Tuesday, January 8, 2008

Jason and the Warden


http://www.maraleveritt.com/views/jason-and-the-warden

Posted by Mara on Tuesday January 8, 2008
Jason and the warden

I visited Jason Baldwin in his new digs at the Tucker Maximum Security Unit a few weeks ago. It was great to see him, as always. But this visit came with a twist. We’d barely sat ourselves down in the hard plastic chairs in the concrete-block visitation room when in walks the warden, who also pulls up a chair and sits down.

I’ve known Warden David White for many years. As a long-time pro in the Arkansas Department of Correction, he’s had plenty of opportunity to answer media questions. Our past encounters were polite, if not always cordial. But this meeting was different. As Jason sat courteously by, White addressed himself to me and started talking about Jason and about the West Memphis case in general. He said Jason had been a fine inmate since arriving at his unit, and that he didn’t have to stay there. He said that after the investigation that had led to Jason’s being placed in the state’s Supermax facility, Jason had been cleared and sent to the Max, without any loss of class. In short, Jason could request to be sent to another unit, but had not. Jason nodded in assent. He said he was pretty satisfied where he was.

Then White said that a number of folks in the department had read my book. He said there’d been a lot of talk about the case since the announcement that DNA found at the site did not link to Jason, Damien or Jessie, but did match that of one of the stepfathers and his friend. It was a rather strange experience, having this friendly chat about the possibility that Jason was innocent while Jason sat there with us, wearing the prison whites that he has had to wear for almost 15 years.

In the end, the warden seemed to acknowledge the possibility that he was imprisoning an innocent man. Holding up his hands, White told me, “I don’t send them here. I just look after the ones the state tells me to take care of.”
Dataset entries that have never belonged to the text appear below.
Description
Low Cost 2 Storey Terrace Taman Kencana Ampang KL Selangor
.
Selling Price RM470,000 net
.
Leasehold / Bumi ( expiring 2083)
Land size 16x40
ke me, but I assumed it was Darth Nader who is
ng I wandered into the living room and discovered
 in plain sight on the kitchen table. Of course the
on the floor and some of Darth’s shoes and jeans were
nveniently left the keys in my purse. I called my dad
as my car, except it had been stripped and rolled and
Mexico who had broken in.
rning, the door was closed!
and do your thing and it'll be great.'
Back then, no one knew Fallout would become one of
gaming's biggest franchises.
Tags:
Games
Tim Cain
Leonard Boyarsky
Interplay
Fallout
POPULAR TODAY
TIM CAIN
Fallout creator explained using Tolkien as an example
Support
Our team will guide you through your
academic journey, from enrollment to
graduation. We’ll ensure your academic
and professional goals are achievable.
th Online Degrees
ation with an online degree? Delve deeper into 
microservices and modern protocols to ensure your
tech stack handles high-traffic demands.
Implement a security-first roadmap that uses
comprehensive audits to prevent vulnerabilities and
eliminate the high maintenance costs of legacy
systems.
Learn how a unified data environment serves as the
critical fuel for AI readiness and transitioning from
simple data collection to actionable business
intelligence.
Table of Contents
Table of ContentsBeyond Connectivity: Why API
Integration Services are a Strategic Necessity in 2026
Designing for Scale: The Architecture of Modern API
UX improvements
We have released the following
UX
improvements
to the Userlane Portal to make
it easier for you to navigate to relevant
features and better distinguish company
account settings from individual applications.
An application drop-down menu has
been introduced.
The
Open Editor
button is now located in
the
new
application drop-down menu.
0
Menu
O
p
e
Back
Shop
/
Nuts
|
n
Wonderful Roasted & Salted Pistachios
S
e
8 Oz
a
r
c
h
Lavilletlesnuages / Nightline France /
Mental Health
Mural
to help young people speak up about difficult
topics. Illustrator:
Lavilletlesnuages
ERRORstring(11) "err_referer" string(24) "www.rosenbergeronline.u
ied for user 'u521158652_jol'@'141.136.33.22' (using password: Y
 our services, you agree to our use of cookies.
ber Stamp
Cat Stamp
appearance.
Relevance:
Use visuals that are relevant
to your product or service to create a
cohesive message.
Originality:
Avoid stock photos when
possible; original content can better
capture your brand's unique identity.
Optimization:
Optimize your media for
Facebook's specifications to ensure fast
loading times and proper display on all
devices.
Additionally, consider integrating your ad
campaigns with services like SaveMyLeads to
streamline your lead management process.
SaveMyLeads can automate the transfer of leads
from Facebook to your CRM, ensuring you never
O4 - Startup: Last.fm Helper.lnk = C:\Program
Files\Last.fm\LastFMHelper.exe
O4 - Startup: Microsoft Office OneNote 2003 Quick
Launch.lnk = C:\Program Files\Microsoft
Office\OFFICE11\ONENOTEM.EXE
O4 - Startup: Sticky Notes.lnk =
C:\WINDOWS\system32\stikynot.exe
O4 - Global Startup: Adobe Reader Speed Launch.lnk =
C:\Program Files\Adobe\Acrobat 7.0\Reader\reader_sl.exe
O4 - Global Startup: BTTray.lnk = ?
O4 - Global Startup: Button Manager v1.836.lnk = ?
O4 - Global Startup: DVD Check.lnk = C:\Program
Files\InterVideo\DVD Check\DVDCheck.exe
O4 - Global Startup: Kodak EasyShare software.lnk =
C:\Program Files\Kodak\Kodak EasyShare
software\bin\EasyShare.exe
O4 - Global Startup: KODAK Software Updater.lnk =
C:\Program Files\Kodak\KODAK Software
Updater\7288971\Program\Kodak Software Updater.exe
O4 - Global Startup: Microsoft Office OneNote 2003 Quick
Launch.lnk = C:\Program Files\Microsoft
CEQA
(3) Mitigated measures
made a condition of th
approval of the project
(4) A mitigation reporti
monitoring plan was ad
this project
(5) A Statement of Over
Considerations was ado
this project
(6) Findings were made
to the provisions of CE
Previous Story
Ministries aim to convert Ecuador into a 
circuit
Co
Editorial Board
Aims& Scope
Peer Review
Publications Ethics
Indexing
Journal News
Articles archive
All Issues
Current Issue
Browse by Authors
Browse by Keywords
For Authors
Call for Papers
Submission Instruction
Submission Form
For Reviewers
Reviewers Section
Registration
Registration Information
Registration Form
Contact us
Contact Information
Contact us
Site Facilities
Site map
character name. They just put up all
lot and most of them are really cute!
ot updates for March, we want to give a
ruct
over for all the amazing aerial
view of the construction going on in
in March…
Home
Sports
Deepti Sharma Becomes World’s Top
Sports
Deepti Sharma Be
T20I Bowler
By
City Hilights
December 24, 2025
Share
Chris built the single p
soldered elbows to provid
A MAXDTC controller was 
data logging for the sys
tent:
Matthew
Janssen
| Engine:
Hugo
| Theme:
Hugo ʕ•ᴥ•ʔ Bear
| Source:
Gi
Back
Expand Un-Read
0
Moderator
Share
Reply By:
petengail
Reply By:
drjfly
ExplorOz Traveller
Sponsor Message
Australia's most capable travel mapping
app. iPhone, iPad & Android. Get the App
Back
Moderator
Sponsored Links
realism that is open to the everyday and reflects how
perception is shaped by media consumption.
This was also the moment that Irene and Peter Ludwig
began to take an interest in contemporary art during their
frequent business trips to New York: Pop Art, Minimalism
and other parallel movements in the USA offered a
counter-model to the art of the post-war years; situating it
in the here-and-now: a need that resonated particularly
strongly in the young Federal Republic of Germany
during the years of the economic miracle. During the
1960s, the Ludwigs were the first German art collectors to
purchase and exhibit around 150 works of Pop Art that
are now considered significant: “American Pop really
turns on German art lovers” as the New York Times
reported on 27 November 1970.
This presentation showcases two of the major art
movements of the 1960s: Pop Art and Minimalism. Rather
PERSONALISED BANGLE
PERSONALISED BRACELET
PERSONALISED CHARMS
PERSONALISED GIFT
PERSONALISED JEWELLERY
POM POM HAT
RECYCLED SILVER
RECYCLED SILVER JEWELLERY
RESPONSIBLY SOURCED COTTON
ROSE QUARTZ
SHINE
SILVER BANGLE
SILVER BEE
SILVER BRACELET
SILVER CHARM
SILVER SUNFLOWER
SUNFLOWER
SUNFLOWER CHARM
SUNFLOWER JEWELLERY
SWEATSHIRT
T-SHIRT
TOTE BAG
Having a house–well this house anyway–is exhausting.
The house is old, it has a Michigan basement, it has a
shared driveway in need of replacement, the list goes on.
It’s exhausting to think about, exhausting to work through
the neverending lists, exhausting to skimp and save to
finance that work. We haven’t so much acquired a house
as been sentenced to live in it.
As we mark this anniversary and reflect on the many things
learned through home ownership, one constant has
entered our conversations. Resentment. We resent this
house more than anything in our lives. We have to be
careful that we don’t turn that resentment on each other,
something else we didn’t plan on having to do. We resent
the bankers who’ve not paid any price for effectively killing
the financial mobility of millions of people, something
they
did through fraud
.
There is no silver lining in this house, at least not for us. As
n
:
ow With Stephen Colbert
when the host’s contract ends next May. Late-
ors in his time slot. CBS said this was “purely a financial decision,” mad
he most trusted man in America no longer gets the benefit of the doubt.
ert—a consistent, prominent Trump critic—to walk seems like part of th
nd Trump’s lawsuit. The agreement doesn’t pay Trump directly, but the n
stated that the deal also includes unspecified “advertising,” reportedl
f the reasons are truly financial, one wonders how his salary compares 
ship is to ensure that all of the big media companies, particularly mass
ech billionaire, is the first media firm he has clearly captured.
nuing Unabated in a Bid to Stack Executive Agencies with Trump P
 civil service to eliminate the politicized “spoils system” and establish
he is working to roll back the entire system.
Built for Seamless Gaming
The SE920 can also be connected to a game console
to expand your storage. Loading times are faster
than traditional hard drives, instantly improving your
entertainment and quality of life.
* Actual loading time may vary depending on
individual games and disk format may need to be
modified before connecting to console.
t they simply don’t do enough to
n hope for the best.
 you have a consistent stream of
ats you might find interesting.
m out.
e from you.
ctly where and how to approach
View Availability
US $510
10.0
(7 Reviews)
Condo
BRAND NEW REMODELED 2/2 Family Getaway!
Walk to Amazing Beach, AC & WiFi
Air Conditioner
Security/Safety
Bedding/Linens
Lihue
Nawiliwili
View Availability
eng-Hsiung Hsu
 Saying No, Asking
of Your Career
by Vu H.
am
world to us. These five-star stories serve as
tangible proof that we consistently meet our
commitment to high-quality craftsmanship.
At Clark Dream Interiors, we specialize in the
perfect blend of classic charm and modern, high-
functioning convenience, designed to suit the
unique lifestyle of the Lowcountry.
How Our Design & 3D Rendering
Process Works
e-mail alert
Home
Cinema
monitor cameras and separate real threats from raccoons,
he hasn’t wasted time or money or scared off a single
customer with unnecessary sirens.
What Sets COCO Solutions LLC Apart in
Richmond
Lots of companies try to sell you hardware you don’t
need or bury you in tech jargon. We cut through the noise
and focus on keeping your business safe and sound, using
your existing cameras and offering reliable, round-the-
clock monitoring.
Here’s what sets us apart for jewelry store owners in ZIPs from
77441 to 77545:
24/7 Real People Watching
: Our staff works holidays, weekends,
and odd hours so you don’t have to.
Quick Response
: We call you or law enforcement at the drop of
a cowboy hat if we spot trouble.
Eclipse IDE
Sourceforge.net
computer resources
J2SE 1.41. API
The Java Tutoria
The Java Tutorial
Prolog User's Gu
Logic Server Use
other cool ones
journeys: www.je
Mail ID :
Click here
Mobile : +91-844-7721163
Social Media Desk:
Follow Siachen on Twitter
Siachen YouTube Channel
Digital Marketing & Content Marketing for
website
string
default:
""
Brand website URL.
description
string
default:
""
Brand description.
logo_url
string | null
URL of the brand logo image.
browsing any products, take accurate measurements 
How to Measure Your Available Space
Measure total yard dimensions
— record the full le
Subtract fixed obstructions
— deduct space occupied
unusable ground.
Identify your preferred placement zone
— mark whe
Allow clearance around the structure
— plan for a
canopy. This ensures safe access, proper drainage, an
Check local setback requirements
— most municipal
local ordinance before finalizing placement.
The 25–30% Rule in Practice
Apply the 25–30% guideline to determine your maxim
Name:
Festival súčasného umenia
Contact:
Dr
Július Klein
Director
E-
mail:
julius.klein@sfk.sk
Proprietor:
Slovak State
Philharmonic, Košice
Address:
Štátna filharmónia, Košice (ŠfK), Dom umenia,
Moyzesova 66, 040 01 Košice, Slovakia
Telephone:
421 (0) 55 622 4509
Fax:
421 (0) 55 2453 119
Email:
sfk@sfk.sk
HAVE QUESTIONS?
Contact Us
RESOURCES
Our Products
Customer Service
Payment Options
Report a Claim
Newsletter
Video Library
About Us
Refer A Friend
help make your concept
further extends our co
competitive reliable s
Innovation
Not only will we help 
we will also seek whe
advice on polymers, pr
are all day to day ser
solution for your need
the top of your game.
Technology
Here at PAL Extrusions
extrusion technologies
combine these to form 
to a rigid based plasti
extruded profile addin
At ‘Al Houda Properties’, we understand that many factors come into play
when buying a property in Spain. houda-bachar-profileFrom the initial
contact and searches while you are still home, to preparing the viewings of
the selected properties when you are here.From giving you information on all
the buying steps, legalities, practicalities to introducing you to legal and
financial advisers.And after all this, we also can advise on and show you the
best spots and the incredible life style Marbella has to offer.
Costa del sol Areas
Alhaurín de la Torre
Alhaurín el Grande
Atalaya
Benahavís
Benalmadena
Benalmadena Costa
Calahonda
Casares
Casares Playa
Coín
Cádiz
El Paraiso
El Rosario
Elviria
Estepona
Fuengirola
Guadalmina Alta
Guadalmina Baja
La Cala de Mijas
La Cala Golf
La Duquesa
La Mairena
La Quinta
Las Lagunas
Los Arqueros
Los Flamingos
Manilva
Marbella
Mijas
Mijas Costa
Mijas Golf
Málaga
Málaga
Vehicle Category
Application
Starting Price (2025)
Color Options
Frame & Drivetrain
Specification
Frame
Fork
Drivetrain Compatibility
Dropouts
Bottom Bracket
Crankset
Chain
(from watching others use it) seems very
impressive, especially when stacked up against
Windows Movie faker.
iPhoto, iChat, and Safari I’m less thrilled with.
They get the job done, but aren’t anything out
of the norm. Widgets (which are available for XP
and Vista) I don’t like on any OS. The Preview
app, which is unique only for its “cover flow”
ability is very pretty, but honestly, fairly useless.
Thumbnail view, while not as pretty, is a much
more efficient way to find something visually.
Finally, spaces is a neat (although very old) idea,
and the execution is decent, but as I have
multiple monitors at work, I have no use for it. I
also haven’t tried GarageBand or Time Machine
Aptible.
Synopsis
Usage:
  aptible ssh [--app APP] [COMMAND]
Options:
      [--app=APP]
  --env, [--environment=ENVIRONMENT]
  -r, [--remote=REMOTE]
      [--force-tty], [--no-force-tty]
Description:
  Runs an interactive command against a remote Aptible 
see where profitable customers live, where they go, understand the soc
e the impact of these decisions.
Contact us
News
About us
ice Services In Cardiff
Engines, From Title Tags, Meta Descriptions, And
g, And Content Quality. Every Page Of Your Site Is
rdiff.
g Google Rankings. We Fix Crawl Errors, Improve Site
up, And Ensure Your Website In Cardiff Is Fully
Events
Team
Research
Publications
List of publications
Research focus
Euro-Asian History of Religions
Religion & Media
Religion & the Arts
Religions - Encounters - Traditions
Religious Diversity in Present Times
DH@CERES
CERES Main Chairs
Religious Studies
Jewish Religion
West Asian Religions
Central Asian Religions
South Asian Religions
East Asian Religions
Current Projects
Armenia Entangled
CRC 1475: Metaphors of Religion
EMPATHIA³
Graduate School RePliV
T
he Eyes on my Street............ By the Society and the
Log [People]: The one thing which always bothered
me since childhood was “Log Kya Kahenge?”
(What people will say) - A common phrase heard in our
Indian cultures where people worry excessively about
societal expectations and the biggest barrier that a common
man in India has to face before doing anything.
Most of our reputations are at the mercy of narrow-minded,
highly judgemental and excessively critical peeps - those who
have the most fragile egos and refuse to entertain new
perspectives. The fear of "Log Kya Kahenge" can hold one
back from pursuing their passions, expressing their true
With that, he said goodbye and let Jason and me resume our conversation. Jason was his usual cheerful self. We didn’t talk about much that was important, until the subject of Dustin McDaniel came up, and the attorney general’s comment that it might be two years before the state could come to a decision as to what to do about the increasingly ticklish West Memphis case. Suddenly, Jason became very serious. “I don’t know what would take them so long,” he said. “But I know one thing, and that is how long is too long to keep an innocent person in prison.” Here, he slammed his hand on the metal counter. “One minute!” he said. “One minute is too long to deny an innocent person his freedom.”

I drove back to Little Rock with two images playing on my mind. Jason’s passion on one hand and Warden White’s dispassionate hey-it’s-just-my-job congeniality on the other. What we supporters of the WM3 are trying to do is bring the passion of this to the cool marbled halls of state government. To his credit (and unless I misread him), White came closer to acknowledging the possibility of injustice in this case than any state official I know of. It’s time now for McDaniel and members of our tarnished court system to go the rest of the way: admitting the wrongs and setting about, without delay, to correct them.

On second thought, it’s not time. As Jason so clearly expressed it: it’s way past time.